Tim Goodman: “Person of Interest was definitely one that I think I would keep up with. The caveat being that in a pilot situation you can get burned. So many times you find a pilot that’s great and then it just doesn’t follow up.”
THE WORST
Several shows made the list, including How to Be a Gentleman, I Hate My Teenage Daughter, Once Upon a Time and PrimeSuspect, which stars Maria Bello in a remake of the British cop series. But the fall show that took the worst beating by critics was ABC’s rebooted Charlie’s Angels. The flashy action heroine drama, which first aired on the network in the 1970s, stars Annie Ilonzeh, Minka Kelly and Rachael Taylor as the butt-kicking trio in a series that suffers from an implausible story line and borderline sexist clichés.
Fox’s I Hate My Teenage Daughter, about two single mothers raising “mean girl” daughters, looks to be a flop despite an experienced sitcom actress in Jaime Pressly (My Name Is Earl). Likewise, CBS’ How to Be a Gentleman seems unlikely to improve the problem post-The Big Bang Theory timeslot where $#*! My Dad Says fumbled last season. Both comedies were deemed the weak points of Fox’s and CBS’ otherwise strong schedules, respectively.
Bianco: “The two remakes (Charlie’s Angels and Prime Suspect)—not only are they bad, but they strike me as shockingly unnecessary. You expect a remake of Prime Suspect to not be as good as the original and it doesn't come close. It's shocking that a remake of Charlie’s Angels can be so much worse than the original because the bar was not really set all that high.”
THE INEVITABLE HIT
Paul Lee went to major lengths to lure sitcom star Tim Allen back to primetime, but the resulting comedy Last Man Standing, which falls into ABC’s overpopulated “man in a woman’s world” genre, fell flat with critics. While short of calling it the season’s worst, most were disappointed with the execution. (Feinberg says, “You’d think that Tim Allen knows how to do a basic sitcom, and it turns out in this particular case that he can’t.”) But if Allen’s appeal proves intact, the show could do business for ABC despite a tough timeslot opposite NCIS and Glee.

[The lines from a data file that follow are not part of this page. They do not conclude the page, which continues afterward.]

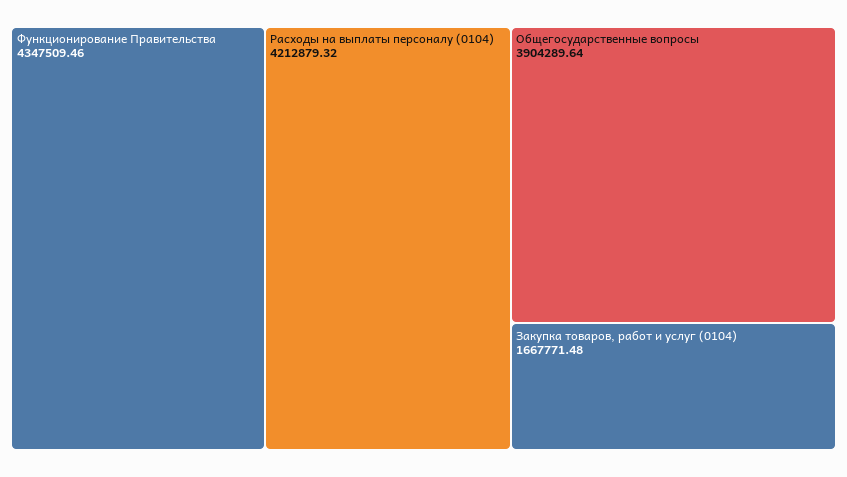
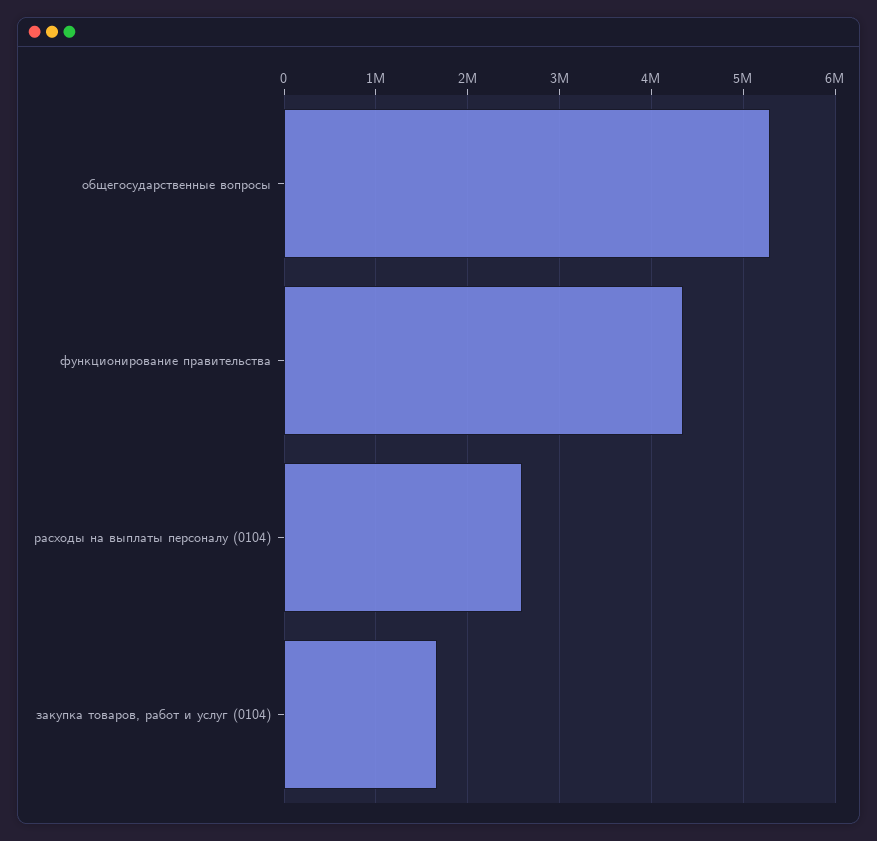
Расходы на выплаты персоналу (0104): 4212879.32 -> 2600000
Общегосударственные вопросы: 3904289.64 -> 5300000

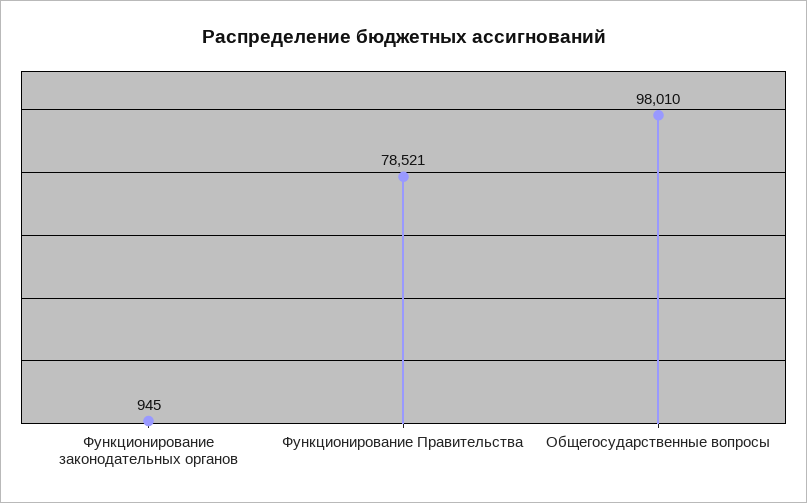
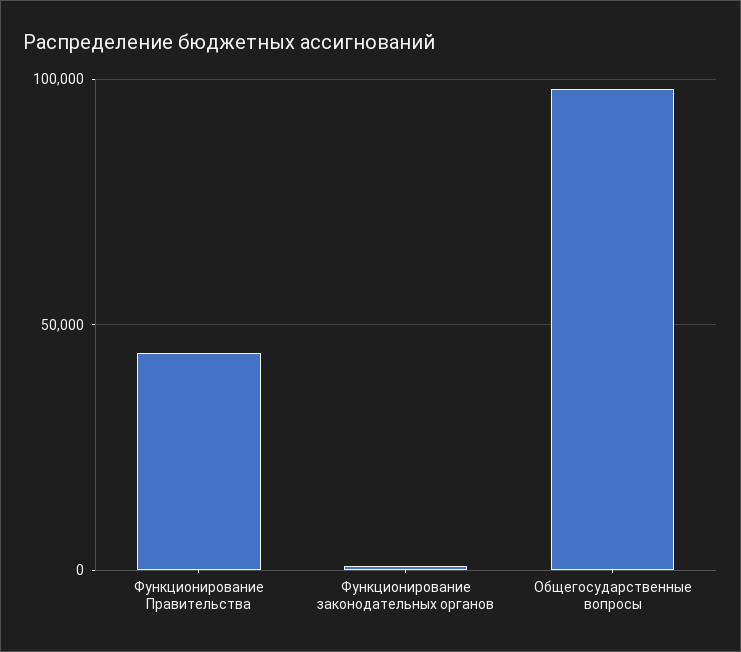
Функционирование Правительства: 78521 -> 45000

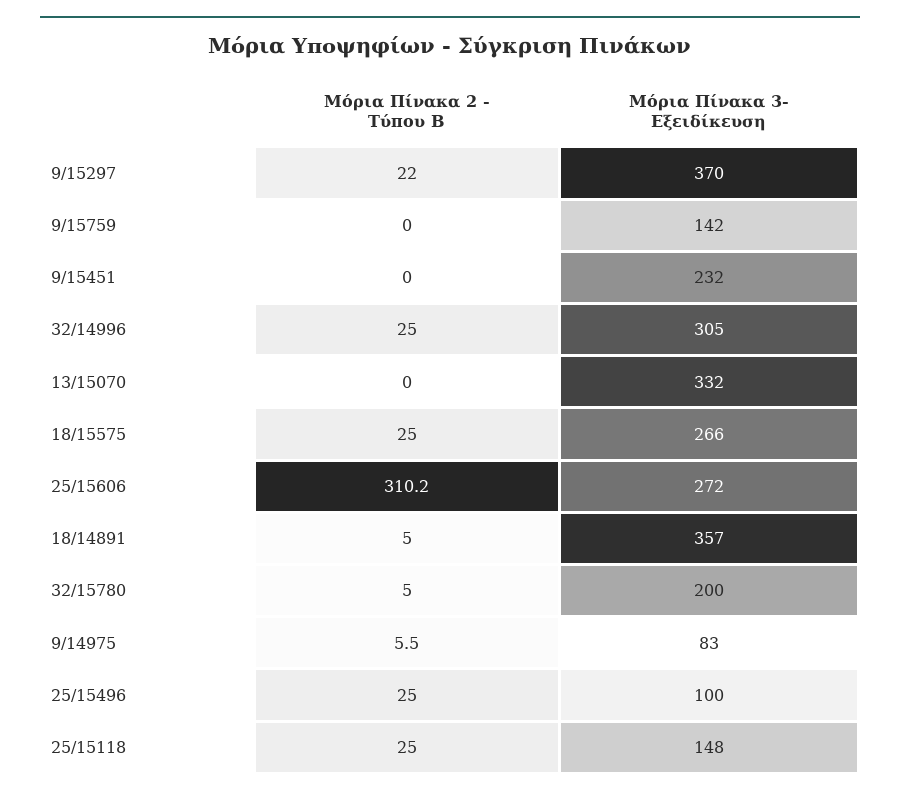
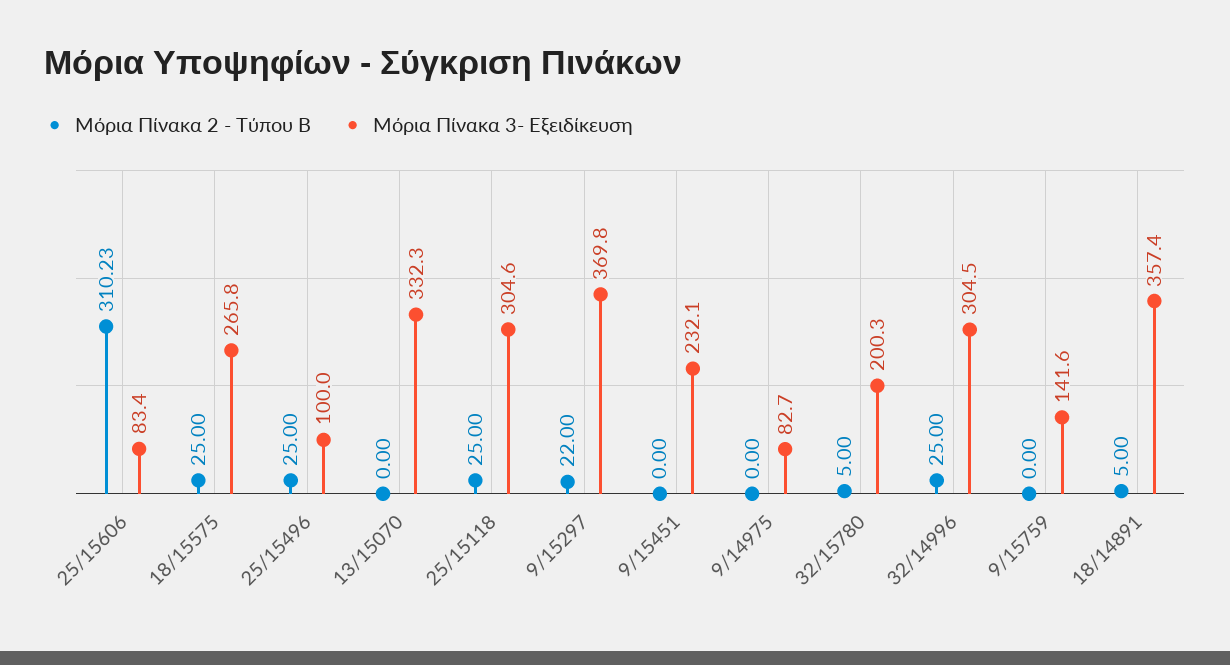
Μόρια Πίνακα 3- Εξειδίκευση, 25/15606: 272 -> 83.4
Μόρια Πίνακα 2 - Τύπου Β, 9/14975: 5.5 -> 0
Μόρια Πίνακα 3- Εξειδίκευση, 25/15118: 148 -> 304.6

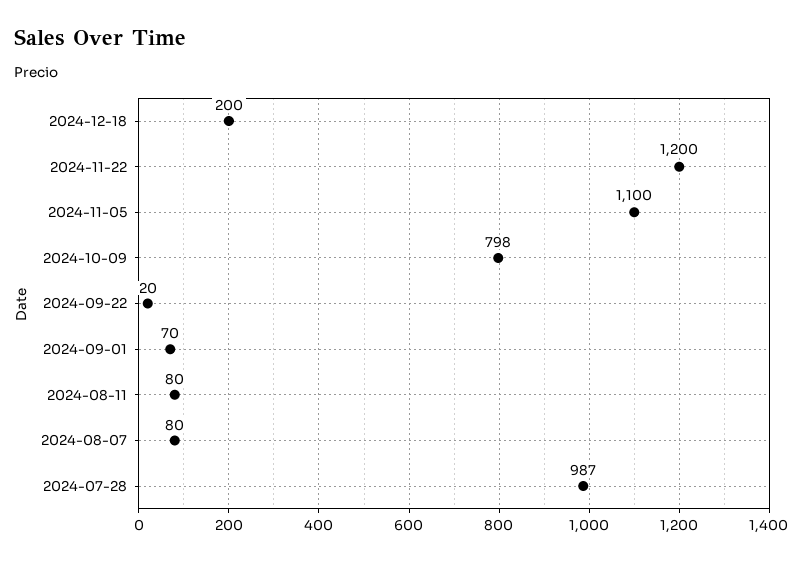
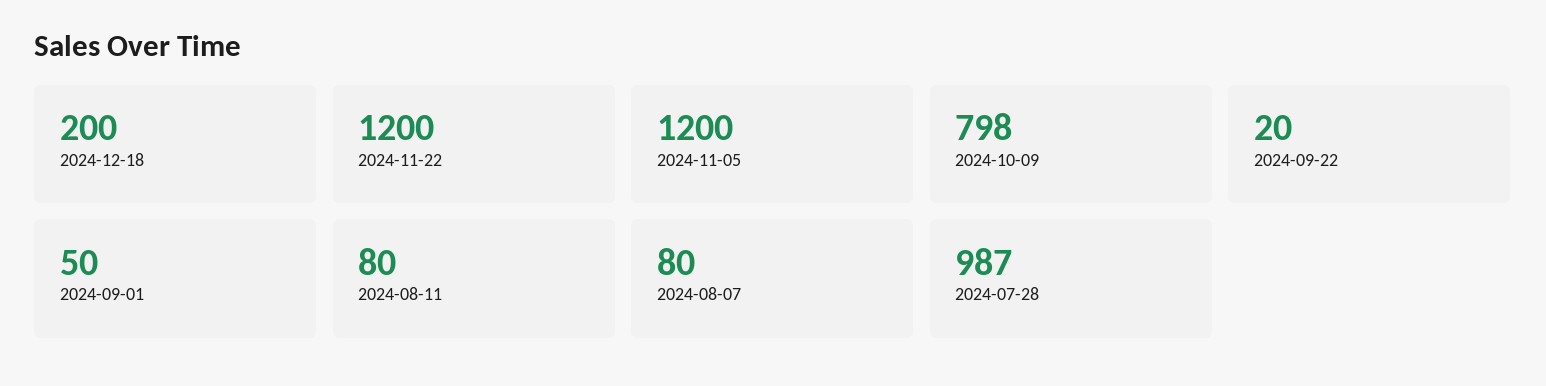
2024-11-05: 1100 -> 1200
2024-09-01: 70 -> 50

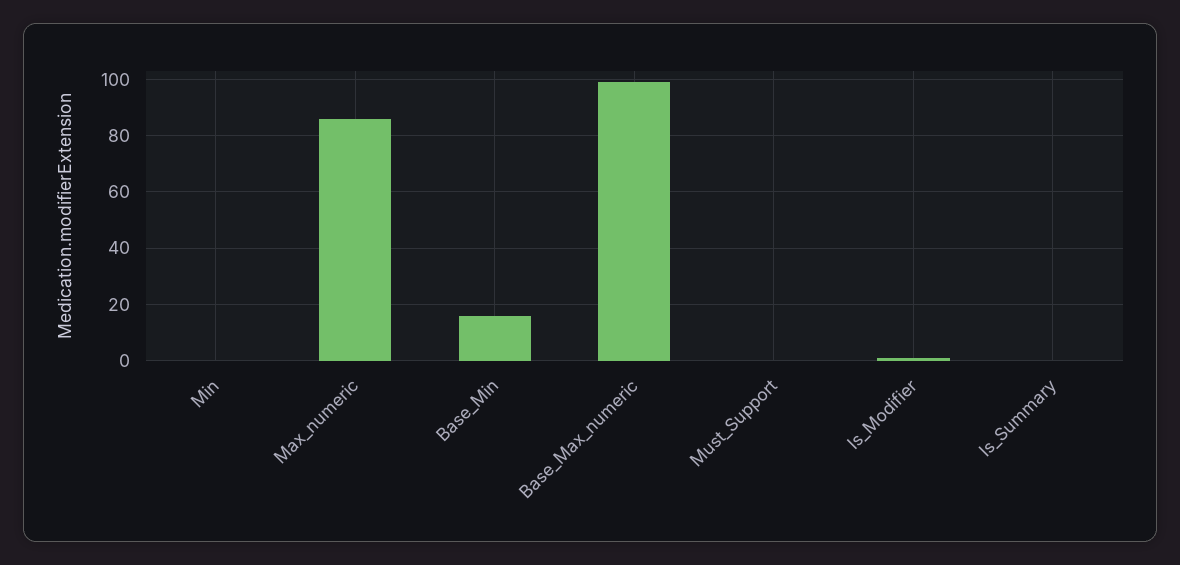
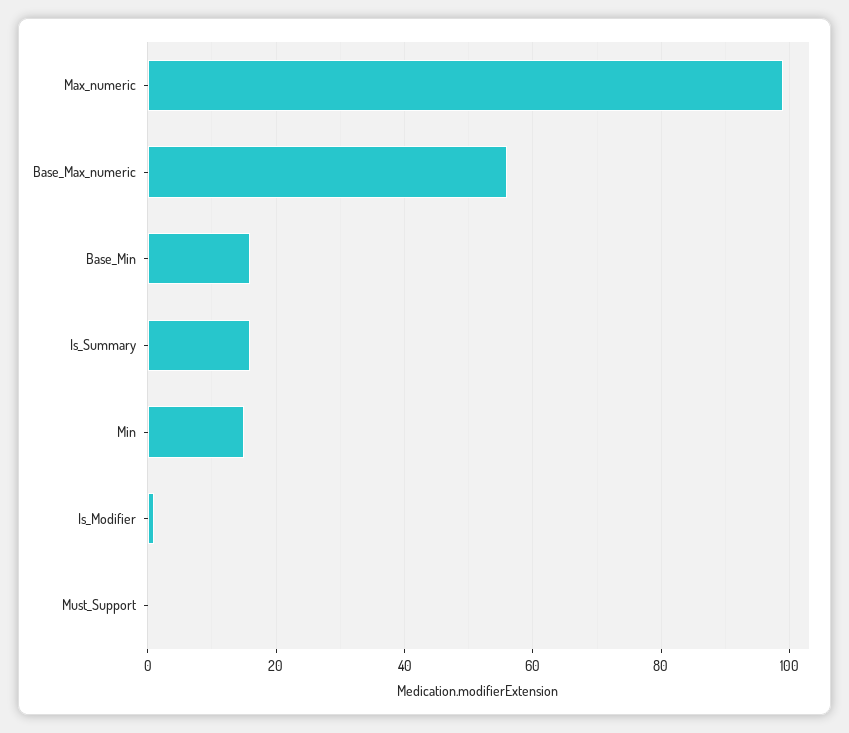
Min: 0 -> 15
Max_numeric: 85 -> 100
Base_Max_numeric: 100 -> 55
Is_Summary: 0 -> 15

Deggans: “To critics, it’s going to feel like Tim Allen is kind of running in place. It’s like if his old character from Home Improvement got divorced and married into a different family. But people like Tim Allen. And particularly I think if they can elevate their writing a little bit and make it a little sharper and make the characters a little more appealing, I think people will like that show even though critics will probably hate it.”
THE TOSS-UP
Perhaps no shows drew more mixed responses from critics than the two 1960s era dramas, Pan Am and The Playboy Club. Despite a certain aesthetic appeal, most couldn’t understand the strategy of copying a cable show—AMC’s Mad Men—that, despite it’s pop culture cred, draws only about 2 million viewers a week. While the scales tipped slightly in Pan Am’s favor as the favorite of the two nostalgia entries, the stories will have to broaden out in future episodes to have any chance at success on network TV.
Maureen Ryan: “The Playboy Club was just painful to me. It’s not even that if you’re a fan of Mad Men you might be irritated at the way they take elements of that and make them boring. It’s almost like even if you’ve never seen Mad Men for a second, it just doesn’t really hold up. Pan Am, at least I didn’t feel vaguely insulted by it.”
Deggans: “I didn’t hate Pan Am and The Playboy Club, they weren’t this cavalcade of sexist nonsense that I expected them to be. They weren’t good, but they weren’t as awful as I feared they would be. You could tell they were trying really hard to avoid the most obvious criticisms they were going to get for doing the shows; I’ll give them that.”